▶ _THE PROBLEM_
In the article on proof games below, what must the black pawn capture before it promotes in Problem 133?

SELECTED EXTRACT section start

Proof Games – Part 1
No.23 | by Peter Wong
The proof game (PG) is a type of problem in which the task is to reconstruct a legal game. Starting from the opening array, the solver has to find the shortest possible game that leads to the diagram position. White and Black thus effectively cooperate to achieve this, and that the moves would not be sensible in a competitive game is considered irrelevant. PGs are also characterised by their exact play – the move order in each solution is unique (otherwise the problem is unsound). This requirement for a single move order may serve as a pointer to the correct sequence when you solve such a problem, and the precise play also contributes to a PG’s artistic quality.
133. Markus Ott
Thémes-64 1981, 1st Hon. Mention
PG in 9
The stipulation of a PG gives the length of the solution in pairs of single moves. Hence in Problem 133, “PG in 9” indicates the position is reached after Black’s 9th move. Solving a PG typically begins with a count of the number of “visible” moves made by the pieces no longer on their starting squares. Here, White’s queen, bishop, and two pawns have used up at least four moves, leaving five spare moves for other purposes. Black takes five moves to promote the f-pawn, and the remaining time is taken up by the new queen to capture White’s missing pawns, before its return to f7. Because of the obstructing white pawn on the f-file, the black pawn must promote on e1, after capturing White’s knight on e2. The promotion also obliges the white king to move out of the way, and the only viable method is a surprising castling-and-return manoeuvre. 1.e4 f5 2.Bd3 f4 3.Se2 f3 4.0-0 fxe2 5.f4 e1=Q 6.Qe2 Qxd2 7.Kf2 Qa5 8.Rh1 Qxa2 9.Ke1 Qf7.

SELECTED EXTRACT section end
DATASET EXTRACT section start

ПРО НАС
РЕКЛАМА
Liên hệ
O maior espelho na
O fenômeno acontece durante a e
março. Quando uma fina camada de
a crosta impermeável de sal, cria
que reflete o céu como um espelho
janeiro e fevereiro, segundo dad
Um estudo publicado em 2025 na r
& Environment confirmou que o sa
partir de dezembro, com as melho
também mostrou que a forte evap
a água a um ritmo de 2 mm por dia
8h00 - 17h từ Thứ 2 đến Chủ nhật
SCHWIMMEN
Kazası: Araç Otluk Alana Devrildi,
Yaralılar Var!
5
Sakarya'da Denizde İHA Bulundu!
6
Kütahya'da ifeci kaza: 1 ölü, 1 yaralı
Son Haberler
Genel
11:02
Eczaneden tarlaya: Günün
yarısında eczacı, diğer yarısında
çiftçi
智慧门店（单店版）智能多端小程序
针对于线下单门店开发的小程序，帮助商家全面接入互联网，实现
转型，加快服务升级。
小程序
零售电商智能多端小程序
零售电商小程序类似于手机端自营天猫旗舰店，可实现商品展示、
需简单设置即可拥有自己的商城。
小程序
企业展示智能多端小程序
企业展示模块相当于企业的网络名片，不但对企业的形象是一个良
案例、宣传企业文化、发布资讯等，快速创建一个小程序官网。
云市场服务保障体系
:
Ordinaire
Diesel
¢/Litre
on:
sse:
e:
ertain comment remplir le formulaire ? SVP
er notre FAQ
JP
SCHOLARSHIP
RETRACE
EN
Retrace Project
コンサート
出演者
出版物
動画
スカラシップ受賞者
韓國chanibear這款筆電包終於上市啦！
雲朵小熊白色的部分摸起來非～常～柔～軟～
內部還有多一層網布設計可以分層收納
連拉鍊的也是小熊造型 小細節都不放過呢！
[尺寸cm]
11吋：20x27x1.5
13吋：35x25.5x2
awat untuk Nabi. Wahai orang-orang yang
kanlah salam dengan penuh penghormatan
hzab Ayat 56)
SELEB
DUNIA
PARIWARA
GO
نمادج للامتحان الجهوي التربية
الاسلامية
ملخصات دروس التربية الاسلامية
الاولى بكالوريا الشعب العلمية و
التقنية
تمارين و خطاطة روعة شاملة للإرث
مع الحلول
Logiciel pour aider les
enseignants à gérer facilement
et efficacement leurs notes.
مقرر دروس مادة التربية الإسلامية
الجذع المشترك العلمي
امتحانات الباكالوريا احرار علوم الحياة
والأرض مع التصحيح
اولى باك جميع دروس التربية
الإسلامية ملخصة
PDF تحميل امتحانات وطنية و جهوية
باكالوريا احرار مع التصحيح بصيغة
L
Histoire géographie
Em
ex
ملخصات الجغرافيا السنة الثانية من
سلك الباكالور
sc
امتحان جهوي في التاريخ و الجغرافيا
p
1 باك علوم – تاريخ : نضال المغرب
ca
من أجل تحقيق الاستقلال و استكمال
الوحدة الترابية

DATASET EXTRACT section end

▶ _WRITTEN ANSWER_
White's knight on e2.